On the steps between the main square and the fortress, this authentic stone-walled konoba has candlelit tables and pršut hanging from the raftered ceiling. Come here to share platters of locally produced, cold Dalmatian specialties such as kožji sir (goat cheese), salata od hobotnice (octopus salad), and masline (olives), or feast on wild boar and traditional pašticada. Before leaving, round off your meal with pijane smokve (literally "drunk figs": figs marinated in brandy), and be sure to check out the world atlas where guests sign on the pages of their hometowns.
Surrounded on all four sides by the shade of an olive grove, this restaurant is the perfect place to wind down a day of sun and sightseeing. It's known for the steak and lamb from the peka and fish prepared traditionally na gradele (on the grill). There's an area for kids to play, and they also have apartments to rent on-site.

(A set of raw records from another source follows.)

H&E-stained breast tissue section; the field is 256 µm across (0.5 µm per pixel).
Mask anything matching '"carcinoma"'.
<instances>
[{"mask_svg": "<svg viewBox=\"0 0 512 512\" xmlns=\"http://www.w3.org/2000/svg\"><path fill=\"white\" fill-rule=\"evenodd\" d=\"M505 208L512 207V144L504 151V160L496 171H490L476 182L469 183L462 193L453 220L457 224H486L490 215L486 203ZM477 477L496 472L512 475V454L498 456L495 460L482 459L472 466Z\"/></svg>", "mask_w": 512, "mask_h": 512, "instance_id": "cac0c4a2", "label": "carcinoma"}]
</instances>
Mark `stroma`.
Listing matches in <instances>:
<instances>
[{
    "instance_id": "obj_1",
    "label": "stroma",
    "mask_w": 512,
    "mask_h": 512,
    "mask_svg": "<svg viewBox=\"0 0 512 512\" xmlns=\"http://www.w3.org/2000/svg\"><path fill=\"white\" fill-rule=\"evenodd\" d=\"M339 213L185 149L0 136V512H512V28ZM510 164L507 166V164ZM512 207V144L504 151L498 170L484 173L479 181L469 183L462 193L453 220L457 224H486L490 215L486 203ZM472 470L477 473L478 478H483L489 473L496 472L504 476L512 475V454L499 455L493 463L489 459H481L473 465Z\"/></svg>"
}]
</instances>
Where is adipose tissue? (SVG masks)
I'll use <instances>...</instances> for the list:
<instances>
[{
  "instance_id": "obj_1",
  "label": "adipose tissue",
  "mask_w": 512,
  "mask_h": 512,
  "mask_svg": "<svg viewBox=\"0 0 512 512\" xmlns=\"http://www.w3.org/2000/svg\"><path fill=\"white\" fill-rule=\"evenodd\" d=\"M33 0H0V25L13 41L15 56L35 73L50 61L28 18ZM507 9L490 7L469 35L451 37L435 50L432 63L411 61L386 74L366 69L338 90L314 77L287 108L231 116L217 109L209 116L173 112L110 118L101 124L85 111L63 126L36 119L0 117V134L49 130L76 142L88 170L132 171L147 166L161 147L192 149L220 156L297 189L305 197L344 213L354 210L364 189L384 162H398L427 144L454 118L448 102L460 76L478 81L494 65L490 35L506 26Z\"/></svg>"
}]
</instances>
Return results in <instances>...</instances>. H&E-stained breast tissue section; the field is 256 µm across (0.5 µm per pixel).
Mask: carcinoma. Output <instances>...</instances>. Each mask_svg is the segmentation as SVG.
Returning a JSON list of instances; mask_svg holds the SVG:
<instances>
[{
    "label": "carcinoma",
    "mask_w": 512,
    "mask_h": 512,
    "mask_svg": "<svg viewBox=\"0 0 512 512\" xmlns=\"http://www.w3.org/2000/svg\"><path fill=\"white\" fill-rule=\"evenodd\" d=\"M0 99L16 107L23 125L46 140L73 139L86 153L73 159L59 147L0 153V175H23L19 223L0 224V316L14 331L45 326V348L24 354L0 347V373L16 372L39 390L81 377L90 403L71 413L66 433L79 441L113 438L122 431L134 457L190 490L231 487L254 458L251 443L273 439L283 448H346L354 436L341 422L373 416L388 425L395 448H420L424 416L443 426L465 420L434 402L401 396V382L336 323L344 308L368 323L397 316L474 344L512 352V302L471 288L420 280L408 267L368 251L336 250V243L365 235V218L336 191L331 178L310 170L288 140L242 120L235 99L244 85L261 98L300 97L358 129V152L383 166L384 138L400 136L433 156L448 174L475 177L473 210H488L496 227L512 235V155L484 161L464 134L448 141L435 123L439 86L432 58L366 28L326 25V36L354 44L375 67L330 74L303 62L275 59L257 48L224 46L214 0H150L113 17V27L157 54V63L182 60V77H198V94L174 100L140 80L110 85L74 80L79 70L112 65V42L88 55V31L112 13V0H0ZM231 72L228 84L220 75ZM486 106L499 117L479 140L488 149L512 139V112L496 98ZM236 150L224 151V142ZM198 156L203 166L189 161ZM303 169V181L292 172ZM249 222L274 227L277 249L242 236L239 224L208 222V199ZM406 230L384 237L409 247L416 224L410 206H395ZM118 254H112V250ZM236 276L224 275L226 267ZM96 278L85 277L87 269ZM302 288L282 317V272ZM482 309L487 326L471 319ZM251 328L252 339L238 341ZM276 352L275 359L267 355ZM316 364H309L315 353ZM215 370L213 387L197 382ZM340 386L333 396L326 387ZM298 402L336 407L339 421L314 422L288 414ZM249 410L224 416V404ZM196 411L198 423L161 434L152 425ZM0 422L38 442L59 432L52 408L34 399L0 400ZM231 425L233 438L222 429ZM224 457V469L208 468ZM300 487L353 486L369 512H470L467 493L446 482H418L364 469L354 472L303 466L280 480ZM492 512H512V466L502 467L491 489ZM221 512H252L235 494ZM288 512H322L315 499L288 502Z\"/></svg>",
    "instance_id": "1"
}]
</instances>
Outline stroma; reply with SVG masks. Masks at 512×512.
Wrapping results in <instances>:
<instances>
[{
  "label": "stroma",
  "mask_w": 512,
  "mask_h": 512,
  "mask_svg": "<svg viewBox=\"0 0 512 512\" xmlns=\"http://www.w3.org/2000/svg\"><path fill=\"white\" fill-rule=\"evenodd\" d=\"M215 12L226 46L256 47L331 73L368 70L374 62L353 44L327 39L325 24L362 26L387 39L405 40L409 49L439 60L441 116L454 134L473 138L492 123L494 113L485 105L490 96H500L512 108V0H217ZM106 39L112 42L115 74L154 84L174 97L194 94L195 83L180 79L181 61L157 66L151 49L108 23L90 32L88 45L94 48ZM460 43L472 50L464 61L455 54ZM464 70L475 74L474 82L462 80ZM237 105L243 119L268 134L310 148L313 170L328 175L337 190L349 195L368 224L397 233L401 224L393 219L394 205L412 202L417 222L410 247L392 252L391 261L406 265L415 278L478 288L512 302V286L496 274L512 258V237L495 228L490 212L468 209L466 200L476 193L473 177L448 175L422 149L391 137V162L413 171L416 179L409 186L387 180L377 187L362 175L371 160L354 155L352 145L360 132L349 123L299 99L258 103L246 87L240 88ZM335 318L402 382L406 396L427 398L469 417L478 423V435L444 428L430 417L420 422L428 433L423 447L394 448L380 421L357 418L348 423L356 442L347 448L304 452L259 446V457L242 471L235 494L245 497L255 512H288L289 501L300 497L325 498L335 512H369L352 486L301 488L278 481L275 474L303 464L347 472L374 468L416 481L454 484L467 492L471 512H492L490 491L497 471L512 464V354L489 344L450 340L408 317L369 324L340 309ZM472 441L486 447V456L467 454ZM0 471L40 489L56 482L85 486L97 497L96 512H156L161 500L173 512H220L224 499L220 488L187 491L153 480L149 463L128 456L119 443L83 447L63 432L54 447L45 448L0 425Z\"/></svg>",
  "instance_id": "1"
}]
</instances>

Fresh fish takes center stage at this superb restaurant hidden away on a narrow, cobbled street of Hvar Town. The dining room is simply furnished with wooden tables, discreet modern art, and a large open fire, and the food and service are practically faultless.
A modern glass-and-wood conservatory that looks onto a courtyard garden of orange and lemon trees, Pojoda makes for a popular spot among the sailing crowd that won't disappoint a food-savvy traveler either. The dishes are named in local dialect: check out the manistra na brudet (bean and pasta soup) and luc u verudi (tuna stewed with vegetables), or try the pojorski bronzinić, a thick brodetto of squid with lentils and barley.
This renovated water mill is well known for miles around for its fresh pastrva (trout) and pečena janjetina (roast lamb), served at tables under trees in a riverside garden. Throughout July and August, on Wednesday evenings, the dreamy spot also stages live folk music and dancing from 8 pm onward. It lies 6 km (4 miles) from Omiš, up the Cetina Valley.
In an elegant 17th-century stone building in the Old Town, close to the cathedral, this welcoming family-run restaurant serves Dalmatian specialties such as black risotto, gnocchi, and fresh fish, as well as a good choice of local wines. Sit outside on the open-air terrace, or take a table in the intimate air-conditioned dining room. Vanjaka doubles as a highly regarded B&B with just three rooms upstairs.
A favorite among the yachting crowd, due in part to its location near the ACI Marina Skradin, Zlatne Školjke occupies a natural stone building with a terrace overlooking the water. The restaurant is aptly named Zlatne Školjke, which means golden shells, because of the plethora of shellfish farms nearby. Fresh oysters, mussels, scallops, lobster, scampi, and shrimp—you name it, they have it all, and prepare everything to perfection. Be sure also to try some of the Skradin local dishes like Skradin veal risotto, and Skradin cake, a light dessert with almonds, walnut, and honey. A sommelier can help you choose a wine, but a glass of local Debit white wine is a wise choice to complement a visit to Skradin.